Wrong. Those in high FARMS schools may not like Great Schools but it was already well known that their score effectively was just an SES short hand as a proxy for how many poor kids are at the school since on average those kids tell worse than UC/MC kids.
The screaming in the last year or so has been from MC/UMC schools that have a non-negligible but still minority of FARMA kids and so overall tend to have good scores for most kids. But the new formula for GS basically penalized schools simply for having a mix of kids testing well and poorly in the same school by taking points off for any in-school testing differences rather than looking at how well a school educated demographics compared to the state average for that specific demographic.
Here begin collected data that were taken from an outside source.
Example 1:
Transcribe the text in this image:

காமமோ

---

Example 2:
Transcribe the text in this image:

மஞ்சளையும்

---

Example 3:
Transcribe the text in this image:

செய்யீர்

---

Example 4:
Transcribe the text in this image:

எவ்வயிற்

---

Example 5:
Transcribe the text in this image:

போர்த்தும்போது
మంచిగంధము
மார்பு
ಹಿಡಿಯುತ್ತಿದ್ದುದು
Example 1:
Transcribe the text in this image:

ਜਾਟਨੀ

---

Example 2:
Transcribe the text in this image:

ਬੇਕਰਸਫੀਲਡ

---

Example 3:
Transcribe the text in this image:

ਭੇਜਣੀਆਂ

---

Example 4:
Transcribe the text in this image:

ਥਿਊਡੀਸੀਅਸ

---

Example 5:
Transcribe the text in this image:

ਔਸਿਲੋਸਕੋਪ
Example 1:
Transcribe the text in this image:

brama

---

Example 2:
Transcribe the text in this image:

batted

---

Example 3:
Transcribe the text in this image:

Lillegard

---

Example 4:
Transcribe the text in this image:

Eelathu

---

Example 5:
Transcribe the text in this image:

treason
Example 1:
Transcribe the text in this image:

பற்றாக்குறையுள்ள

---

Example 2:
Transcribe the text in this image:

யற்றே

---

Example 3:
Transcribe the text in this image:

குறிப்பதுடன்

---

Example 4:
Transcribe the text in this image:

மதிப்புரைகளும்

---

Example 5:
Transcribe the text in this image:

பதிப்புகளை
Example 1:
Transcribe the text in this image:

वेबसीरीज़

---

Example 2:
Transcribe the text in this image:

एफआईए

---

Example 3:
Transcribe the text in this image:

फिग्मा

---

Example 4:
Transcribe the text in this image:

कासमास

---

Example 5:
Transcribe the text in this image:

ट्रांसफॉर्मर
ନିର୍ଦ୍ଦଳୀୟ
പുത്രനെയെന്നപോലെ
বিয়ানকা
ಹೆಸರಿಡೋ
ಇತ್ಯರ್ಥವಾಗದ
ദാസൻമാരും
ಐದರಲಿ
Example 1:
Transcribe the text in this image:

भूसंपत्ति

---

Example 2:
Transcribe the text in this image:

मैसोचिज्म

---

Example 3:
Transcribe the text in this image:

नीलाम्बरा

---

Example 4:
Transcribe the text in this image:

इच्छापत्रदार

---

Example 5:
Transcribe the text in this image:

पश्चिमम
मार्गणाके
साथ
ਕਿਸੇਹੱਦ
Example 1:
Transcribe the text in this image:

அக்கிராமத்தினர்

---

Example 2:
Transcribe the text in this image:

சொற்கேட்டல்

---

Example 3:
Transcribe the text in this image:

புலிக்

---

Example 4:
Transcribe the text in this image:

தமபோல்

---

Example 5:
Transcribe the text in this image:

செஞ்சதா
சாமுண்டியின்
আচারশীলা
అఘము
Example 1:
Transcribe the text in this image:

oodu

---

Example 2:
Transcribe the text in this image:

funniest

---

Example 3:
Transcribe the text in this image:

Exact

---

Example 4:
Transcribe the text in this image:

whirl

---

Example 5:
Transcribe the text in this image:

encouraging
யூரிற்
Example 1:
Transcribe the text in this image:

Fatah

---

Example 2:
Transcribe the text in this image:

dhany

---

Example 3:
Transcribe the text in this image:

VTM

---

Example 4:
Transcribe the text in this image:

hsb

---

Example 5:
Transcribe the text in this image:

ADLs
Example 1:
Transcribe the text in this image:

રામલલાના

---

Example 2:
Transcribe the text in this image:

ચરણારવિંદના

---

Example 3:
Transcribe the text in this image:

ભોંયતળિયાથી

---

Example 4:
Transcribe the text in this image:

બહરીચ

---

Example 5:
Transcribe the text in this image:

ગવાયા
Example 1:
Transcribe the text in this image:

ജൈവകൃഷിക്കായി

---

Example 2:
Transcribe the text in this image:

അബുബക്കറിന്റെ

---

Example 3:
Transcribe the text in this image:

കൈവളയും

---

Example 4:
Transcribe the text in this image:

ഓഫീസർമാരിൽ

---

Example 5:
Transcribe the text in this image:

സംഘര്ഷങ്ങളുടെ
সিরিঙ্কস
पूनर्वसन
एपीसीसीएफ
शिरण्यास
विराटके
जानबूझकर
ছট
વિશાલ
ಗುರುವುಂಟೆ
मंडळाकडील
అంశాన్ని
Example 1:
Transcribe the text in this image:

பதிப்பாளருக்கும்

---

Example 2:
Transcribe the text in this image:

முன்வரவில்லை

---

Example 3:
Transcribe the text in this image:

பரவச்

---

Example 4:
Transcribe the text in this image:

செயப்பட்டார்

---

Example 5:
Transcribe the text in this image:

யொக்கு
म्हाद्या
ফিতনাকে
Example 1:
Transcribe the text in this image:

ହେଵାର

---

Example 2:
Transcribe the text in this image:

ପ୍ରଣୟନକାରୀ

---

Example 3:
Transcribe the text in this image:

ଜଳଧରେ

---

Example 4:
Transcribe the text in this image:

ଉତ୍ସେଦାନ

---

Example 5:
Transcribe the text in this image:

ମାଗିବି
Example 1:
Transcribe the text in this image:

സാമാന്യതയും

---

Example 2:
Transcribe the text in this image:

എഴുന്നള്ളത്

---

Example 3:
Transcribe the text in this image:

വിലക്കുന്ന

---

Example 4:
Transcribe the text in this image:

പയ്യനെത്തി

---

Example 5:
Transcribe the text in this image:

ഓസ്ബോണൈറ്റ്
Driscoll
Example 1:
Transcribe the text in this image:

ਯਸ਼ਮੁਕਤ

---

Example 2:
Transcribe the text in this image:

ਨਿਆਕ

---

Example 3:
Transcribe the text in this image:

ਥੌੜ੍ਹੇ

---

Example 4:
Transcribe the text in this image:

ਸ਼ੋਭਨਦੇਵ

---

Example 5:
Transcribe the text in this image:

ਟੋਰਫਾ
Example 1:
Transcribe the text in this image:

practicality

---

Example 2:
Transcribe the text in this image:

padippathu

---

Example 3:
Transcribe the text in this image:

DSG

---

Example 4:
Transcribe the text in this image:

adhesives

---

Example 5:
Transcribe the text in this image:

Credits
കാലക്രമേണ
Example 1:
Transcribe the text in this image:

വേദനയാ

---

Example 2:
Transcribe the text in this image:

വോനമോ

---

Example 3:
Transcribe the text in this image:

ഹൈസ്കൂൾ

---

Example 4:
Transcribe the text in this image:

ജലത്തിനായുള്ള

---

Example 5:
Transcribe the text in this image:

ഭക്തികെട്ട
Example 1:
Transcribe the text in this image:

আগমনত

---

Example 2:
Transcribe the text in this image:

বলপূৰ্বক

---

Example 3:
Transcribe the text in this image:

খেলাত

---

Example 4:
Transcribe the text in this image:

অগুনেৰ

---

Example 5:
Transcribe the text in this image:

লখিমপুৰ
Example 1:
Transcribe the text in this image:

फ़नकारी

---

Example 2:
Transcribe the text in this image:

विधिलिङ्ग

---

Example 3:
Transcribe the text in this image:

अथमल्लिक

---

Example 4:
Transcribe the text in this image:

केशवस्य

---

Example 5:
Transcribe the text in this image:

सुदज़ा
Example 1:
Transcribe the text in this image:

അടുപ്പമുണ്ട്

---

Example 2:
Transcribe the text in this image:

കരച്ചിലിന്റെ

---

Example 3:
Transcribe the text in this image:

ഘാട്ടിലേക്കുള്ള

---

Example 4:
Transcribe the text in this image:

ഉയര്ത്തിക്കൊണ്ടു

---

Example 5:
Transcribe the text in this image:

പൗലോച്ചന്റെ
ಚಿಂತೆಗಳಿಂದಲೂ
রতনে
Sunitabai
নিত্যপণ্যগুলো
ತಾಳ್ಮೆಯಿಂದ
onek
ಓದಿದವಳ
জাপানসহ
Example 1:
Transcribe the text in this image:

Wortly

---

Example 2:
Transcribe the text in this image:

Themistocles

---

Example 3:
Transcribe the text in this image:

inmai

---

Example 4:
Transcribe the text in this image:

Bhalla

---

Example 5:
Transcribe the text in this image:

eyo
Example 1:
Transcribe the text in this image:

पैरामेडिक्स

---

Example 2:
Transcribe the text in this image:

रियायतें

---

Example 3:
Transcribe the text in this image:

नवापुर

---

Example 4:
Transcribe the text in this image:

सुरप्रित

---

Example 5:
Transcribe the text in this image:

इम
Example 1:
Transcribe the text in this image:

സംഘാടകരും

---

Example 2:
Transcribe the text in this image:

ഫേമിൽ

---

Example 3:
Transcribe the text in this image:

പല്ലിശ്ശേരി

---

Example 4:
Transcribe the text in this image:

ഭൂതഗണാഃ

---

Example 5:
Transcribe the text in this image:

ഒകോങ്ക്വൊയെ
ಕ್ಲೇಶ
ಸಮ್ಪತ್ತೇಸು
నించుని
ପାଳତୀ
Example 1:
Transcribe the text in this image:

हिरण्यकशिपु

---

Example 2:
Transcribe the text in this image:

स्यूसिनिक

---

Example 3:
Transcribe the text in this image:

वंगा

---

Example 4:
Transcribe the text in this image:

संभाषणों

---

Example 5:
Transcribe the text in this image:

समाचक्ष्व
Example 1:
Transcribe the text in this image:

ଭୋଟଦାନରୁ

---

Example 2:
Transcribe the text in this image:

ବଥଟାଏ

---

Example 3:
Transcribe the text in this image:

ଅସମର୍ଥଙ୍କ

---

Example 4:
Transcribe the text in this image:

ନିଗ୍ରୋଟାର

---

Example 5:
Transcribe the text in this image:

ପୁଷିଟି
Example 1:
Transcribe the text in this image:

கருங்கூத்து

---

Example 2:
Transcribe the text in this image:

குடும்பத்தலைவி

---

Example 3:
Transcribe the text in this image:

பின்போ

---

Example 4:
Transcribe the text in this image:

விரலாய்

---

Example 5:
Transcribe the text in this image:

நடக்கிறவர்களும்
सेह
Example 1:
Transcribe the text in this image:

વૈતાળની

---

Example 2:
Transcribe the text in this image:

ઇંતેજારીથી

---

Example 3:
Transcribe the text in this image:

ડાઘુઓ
This made a lot of middle class schools scores tank.
Anonymous wrote:The people screaming about Great Schools are the ones in schools in a larger population of low income kids. They don't like that their scores dropped. The reality is that having lots of failing kids in a school does present challenges and problems. You have to decide for yourself whether you are comfortable with an environment like this or want something else.
Anonymous wrote:GS mostly punishes diverse schools with their craptastic rating system. The same kid would probably do the same at either of the schools in the above example which illustrates how unreliable their scores are.